Komplimente ohne Komplikationen, dies scheint nach der #Metoo-Debatte immer schwieriger zu werden. Als Mann weiss man bald gar nicht mehr, was noch erlaubt ist, wie man sich zu verhalten hat und ob Mann bei entsprechenden Komplimenten schon mit einem Bein im Gefängnis steht. Wie sieht dies eigentlich „Frau“, was ist noch gerngesehen, was ist erlaubt und wo werden Grenzen überschritten?

Für diese Diskussion habe ich mir fachkundige Unterstützung geholt. Von Petra Sonntag*, die aufgrund ihrer beruflichen Positionen jeden Tag mit „Mann“ zu tun hat. Und sich dazu im nachfolgenden Gastbeitrag ihre eigenen Gedanken gemacht hat:

“ #metoo und die Folgen

Seitdem weibliche Filmstars ihre Erlebnisse sexueller Belästigung und Nötigung bekannt gemacht haben, steht der generelle Umgang von Männern und Frauen auf dem Prüfstand. Zwischen Kollegen und Kolleginnen Mitarbeiterinnen und Vorgesetzten und zwischen den Geschlechtern in Geschäftsbeziehungen. Wo hört ein harmloser Flirt auf, wo fängt sexuelle Belästigung an? Darf ich als Mann meiner Kollegin oder Mitarbeiterin noch Komplimente machen? Darf ich mich als Frau auf Flirtversuche einlassen, ohne gleich als Freiwild zu gelten? Fakt ist: Vor den weltweit geposteten Berichten von weiblichen Opfern sexueller Belästigung unter #Metoo bekannten sich 20 Prozent der deutschen Arbeitnehmer zu einem Flirt mit Kollegen (Quelle: Forsa).

Immerhin knapp die Hälfte aller Arbeitnehmer machte die eigene Flirtwilligkeit von Sympathie und Vorgehensweise des Gegenübers ab. In deutschen Büros gab es also durchaus einen nahrhaften Boden für Komplimente & Co., ohne böse Absichten, wohlgemerkt. Und bei aller political correctness, bei allem Bemühen um einen einwandfreien Umgang zwischen den Geschlechtern wünsche ich mir, dass es weiterhin möglich ist, Komplimente zu machen und zu empfangen, ohne ins gesellschaftliche oder berufliche Abseits zu geraten. Denn Komplimente sind für mich das Salz in der Suppe, der Extra-Kick im Alltagstrott, das Knistern im Kanon des Bürotrubels.

Mann und Frau geben ihr Geschlecht nicht an der Bürotür ab

Ich habe im Laufe der Jahre in unterschiedlichsten Teams gearbeitet – von rein weiblich besetzten über gemischte bis hin zu rein männlichen, wo Frauen nur den Job der Sekretärin oder Assistentin hatten.
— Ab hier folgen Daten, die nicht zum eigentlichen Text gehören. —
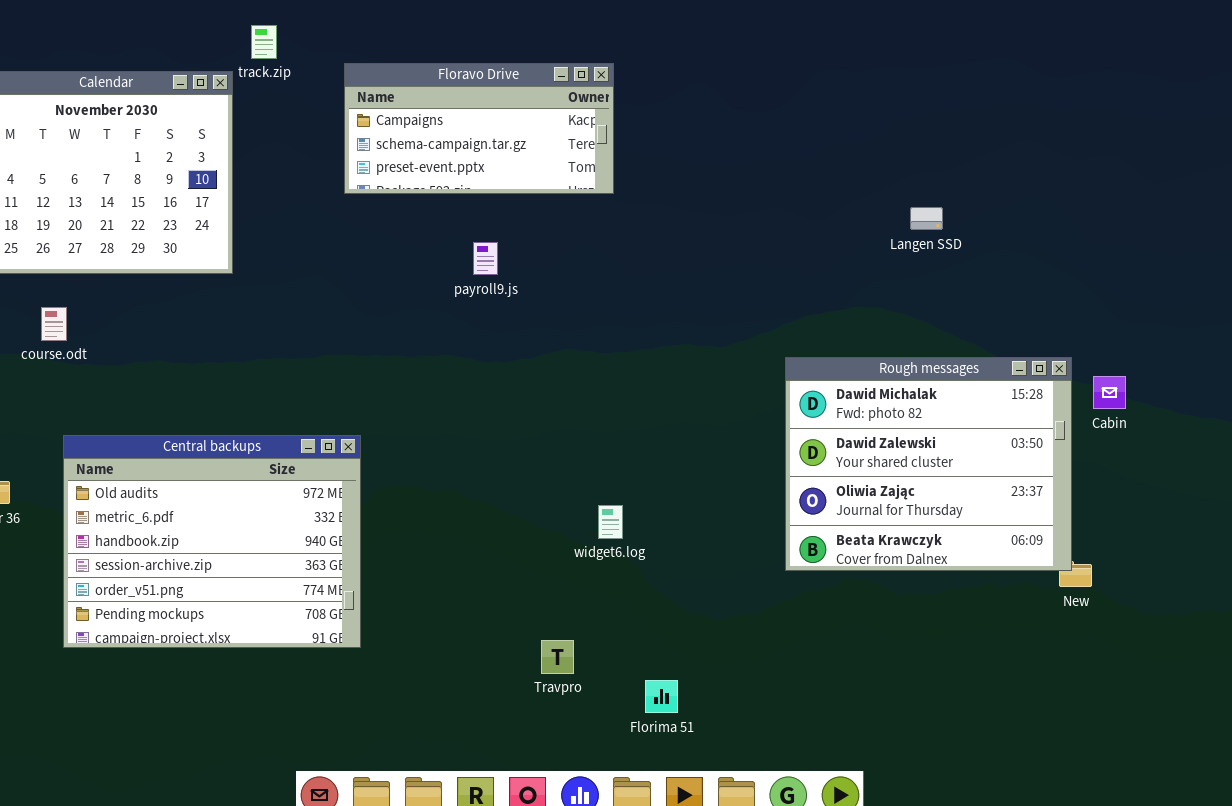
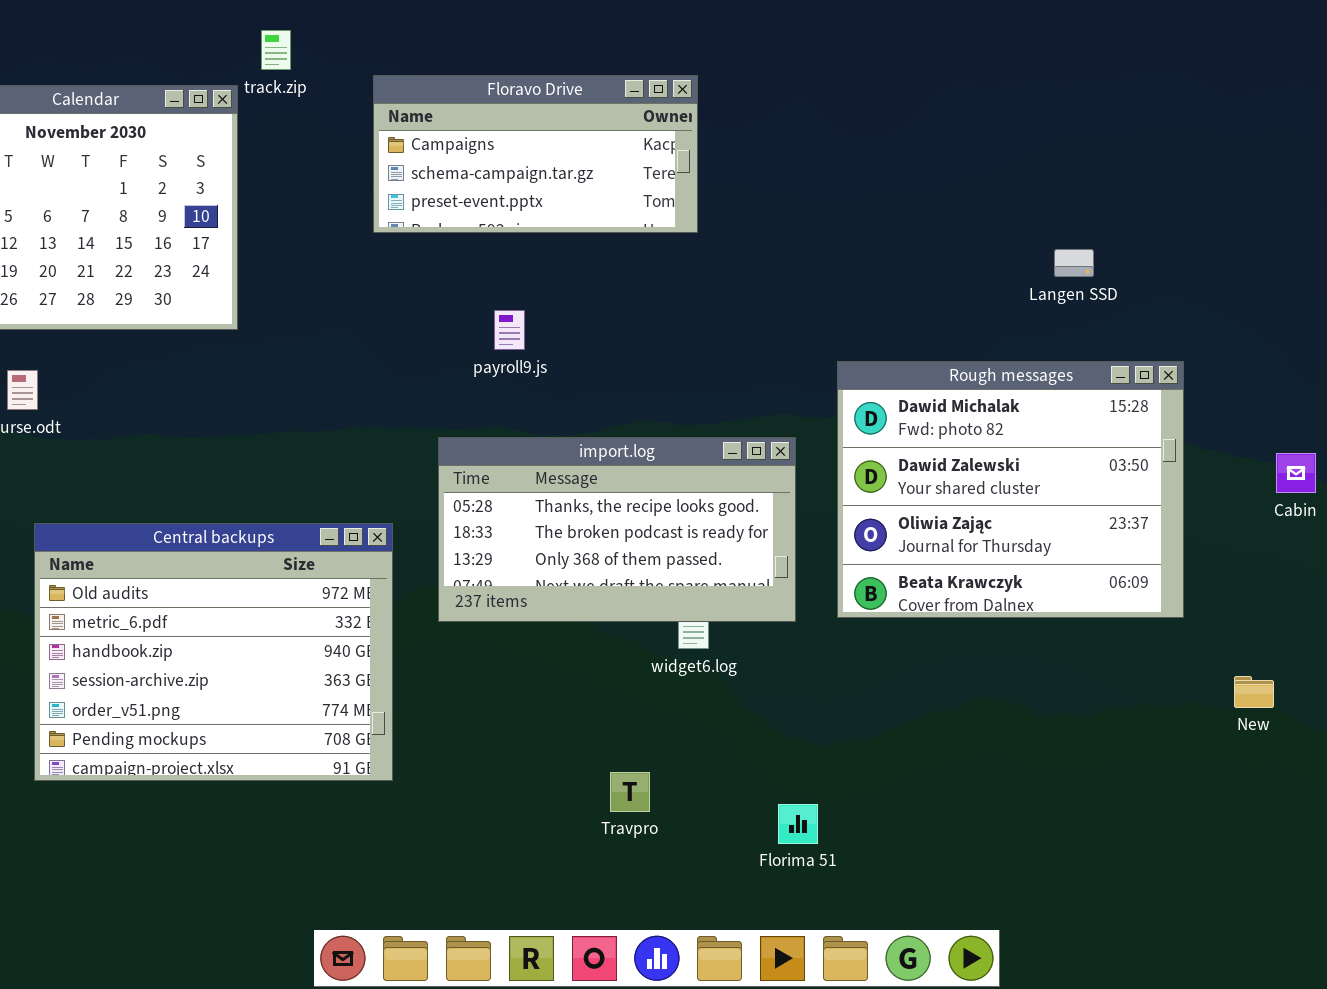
payroll9.js: [473,242,498,275] -> [494,310,525,350], moved
Rough messages: [785,357,1072,571] -> [837,361,1184,618], moved
import.log: none -> [438,437,796,622], opened
Florima 51: [645,680,678,713] -> [778,804,818,844], moved

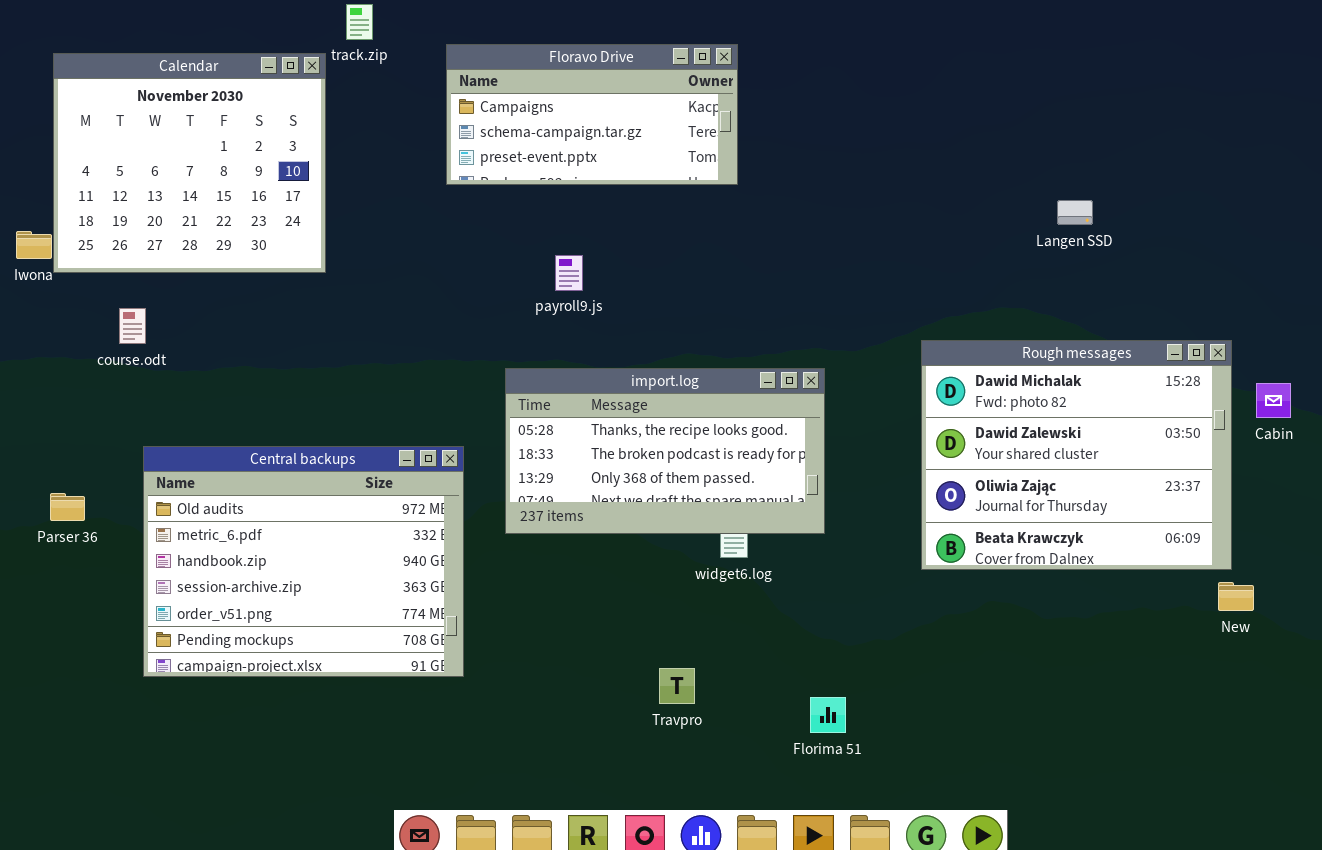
Rough messages: [837,361,1184,618] -> [921,340,1232,570], moved

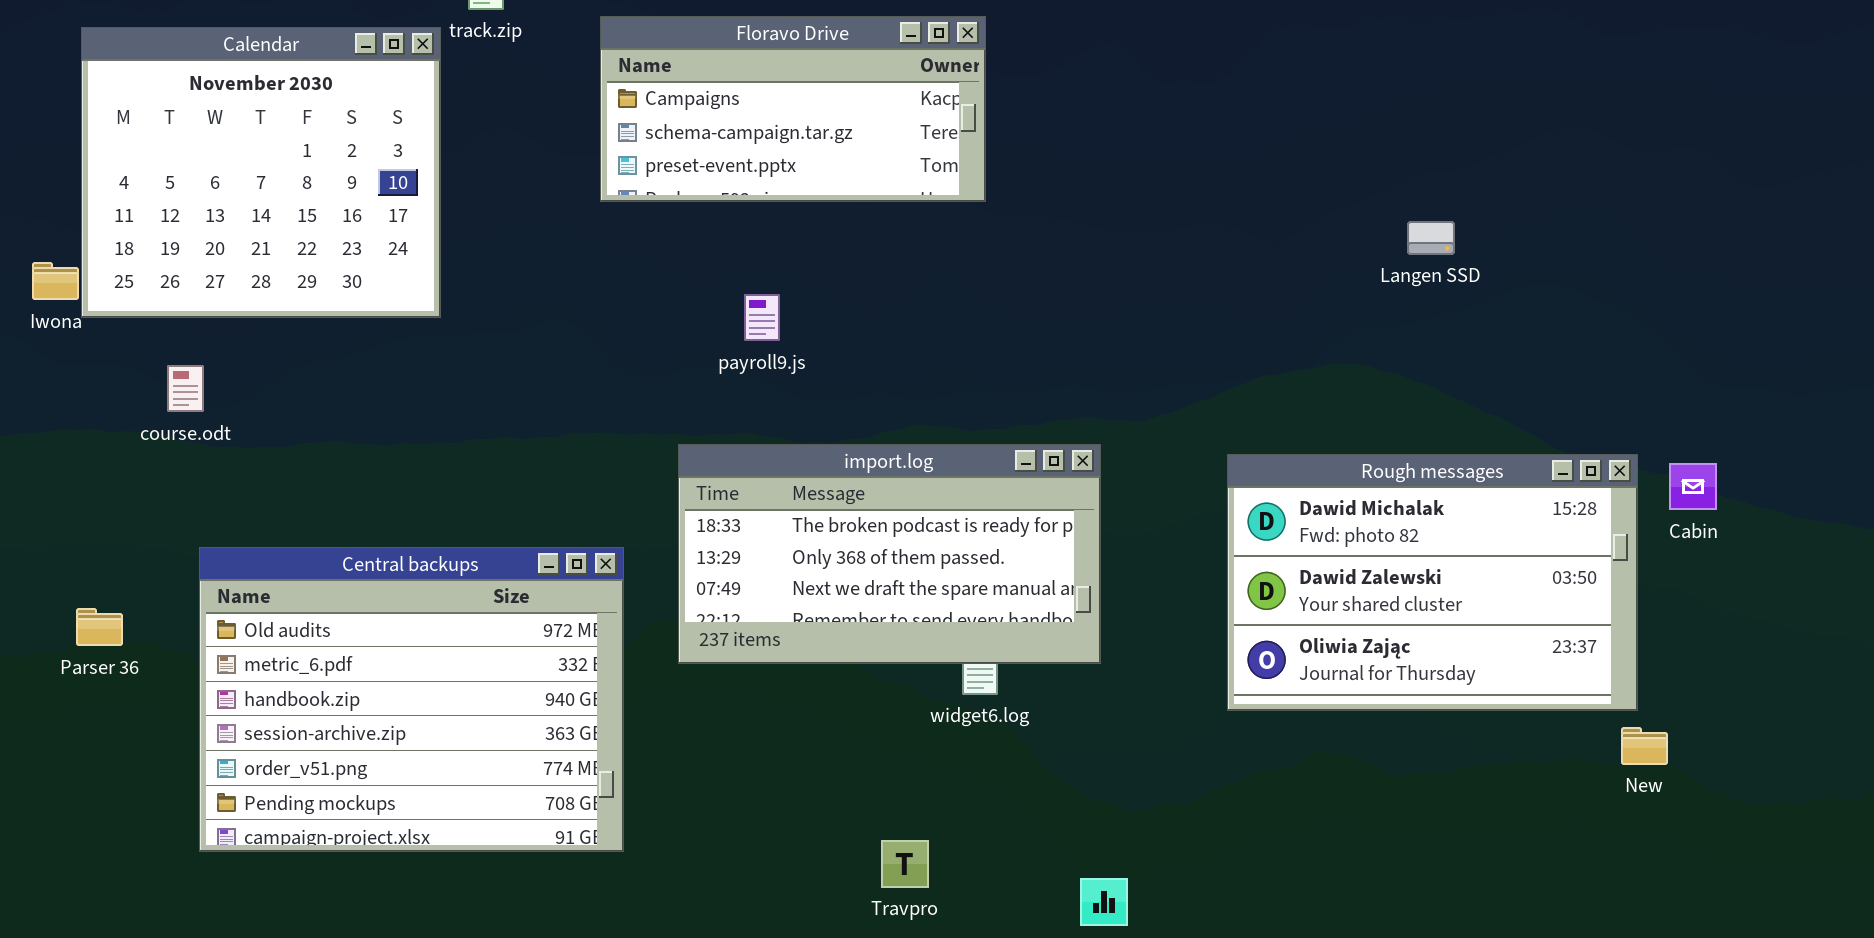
Rough messages: [921,340,1232,570] -> [1227,454,1638,711], resized
import.log: [505,368,825,534] -> [678,444,1101,664], scrolled down 1 row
Mit Abstand am angenehmsten empfand ich das Arbeiten in gut gemischten Teams. Denn die Atmosphäre war hier entspannter und lockerer als unter seinesgleichen. Das bedeutet keinesfalls, dass unbändig geflirtet wurde. Doch wenn Männer und Frauen zusammenarbeiten, begegnen sie sich eben nicht nur als Kollegen, sondern auch als Mann und Frau. Und diese Ebene bringt eine Energie mit sich, die durchaus belebend und auflockernd fürs Betriebsklima sein kann.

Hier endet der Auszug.